## Records for the exercise
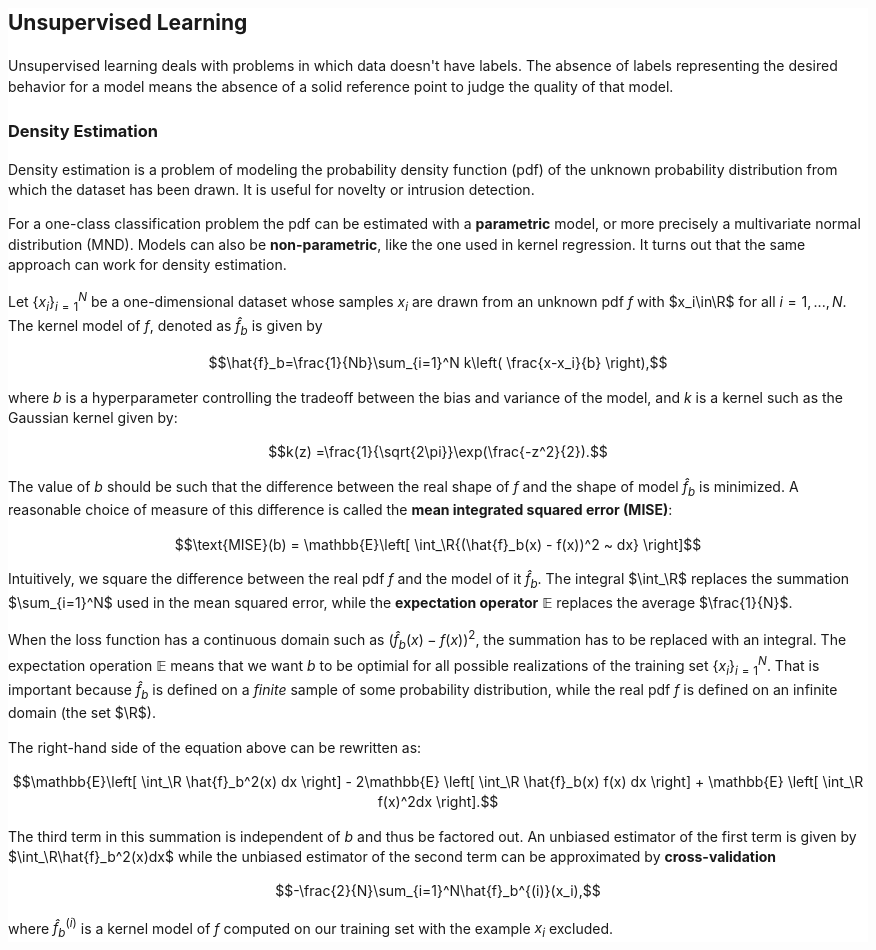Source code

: ## Unsupervised Learning

Unsupervised learning deals with problems in which data doesn't have labels. The absence of labels representing
the desired behavior for a model means the absence of a solid reference point to judge the quality of that model.

### Density Estimation

Density estimation is a problem of modeling the probability density function (pdf) of the unknown probability distribution from which the dataset has been drawn. It is useful for novelty or intrusion detection.

For a one-class classification problem the pdf can be estimated with a **parametric** model, or more precisely a multivariate normal distribution (MND). Models can also be **non-parametric**, like the one used in kernel regression. It turns out that the same approach can work for density estimation.

Let $\{x_i\}_{i=1}^N$ be a one-dimensional dataset whose samples $x_i$ are drawn from an unknown pdf $f$ with $x_i\in\R$ for all $i=1,...,N$. The kernel model of $f$, denoted as $\hat{f}_b$ is given by

$$\hat{f}_b=\frac{1}{Nb}\sum_{i=1}^N k\left( \frac{x-x_i}{b} \right),$$

where $b$ is a hyperparameter controlling the tradeoff between the bias and variance of the model, and $k$ is a kernel such as the Gaussian kernel given by:

$$k(z) =\frac{1}{\sqrt{2\pi}}\exp(\frac{-z^2}{2}).$$

The value of $b$ should be such that the difference between the real shape of $f$ and the shape of model $\hat{f}_b$ is minimized. A reasonable choice of measure of this difference is called the **mean integrated squared error (MISE)**:

$$\text{MISE}(b) = \mathbb{E}\left[ \int_\R{(\hat{f}_b(x) - f(x))^2 ~ dx} \right]$$

Intuitively, we square the difference between the real pdf $f$ and the model of it $\hat{f}_b$. The integral $\int_\R$ replaces the summation $\sum_{i=1}^N$ used in the mean squared error, while the **expectation operator** $\mathbb{E}$ replaces the average $\frac{1}{N}$.

When the loss function has a continuous domain such as $(\hat{f}_b(x) - f(x))^2$, the summation has to be replaced with an integral. The expectation operation $\mathbb{E}$ means that we want $b$ to be optimial for all possible realizations of the training set $\{x_i\}_{i=1}^N$. That is important because $\hat{f}_b$ is defined on a *finite* sample of some probability distribution, while the real pdf $f$ is defined on an infinite domain (the set $\R$).

The right-hand side of the equation above can be rewritten as:

$$\mathbb{E}\left[ \int_\R \hat{f}_b^2(x) dx \right] - 2\mathbb{E} \left[ \int_\R \hat{f}_b(x) f(x) dx \right] + \mathbb{E} \left[ \int_\R f(x)^2dx \right].$$

The third term in this summation is independent of $b$ and thus be factored out. An unbiased estimator of the first term is given by $\int_\R\hat{f}_b^2(x)dx$ while the unbiased estimator of the second term can be approximated by **cross-validation**

$$-\frac{2}{N}\sum_{i=1}^N\hat{f}_b^{(i)}(x_i),$$

where $\hat{f}_b^{(i)}$ is a kernel model of $f$ computed on our training set with the example $x_i$ excluded.

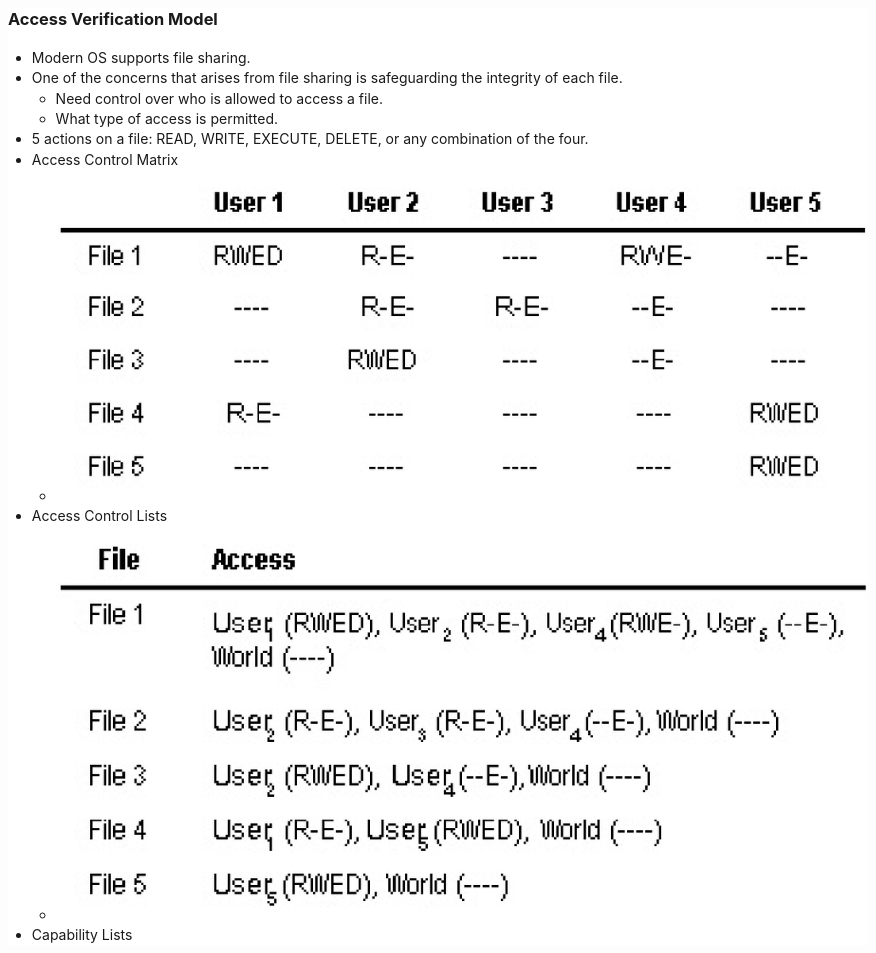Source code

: ### Access Verification Model
- Modern OS supports file sharing.
- One of the concerns that arises from file sharing is safeguarding the integrity of each file.
	- Need control over who is allowed to access a file.
	- What type of access is permitted.
- 5 actions on a file: READ, WRITE, EXECUTE, DELETE, or any combination of the four.
- Access Control Matrix
	- ![](../images/Pasted%20image%2020250212020830.png)
- Access Control Lists
	- ![](../images/Pasted%20image%2020250212020840.png)
- Capability Lists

## What you are asked to do
Look through the listing above and give the number of lines containing the string "squared", with nothing else.

## Solution for this task
2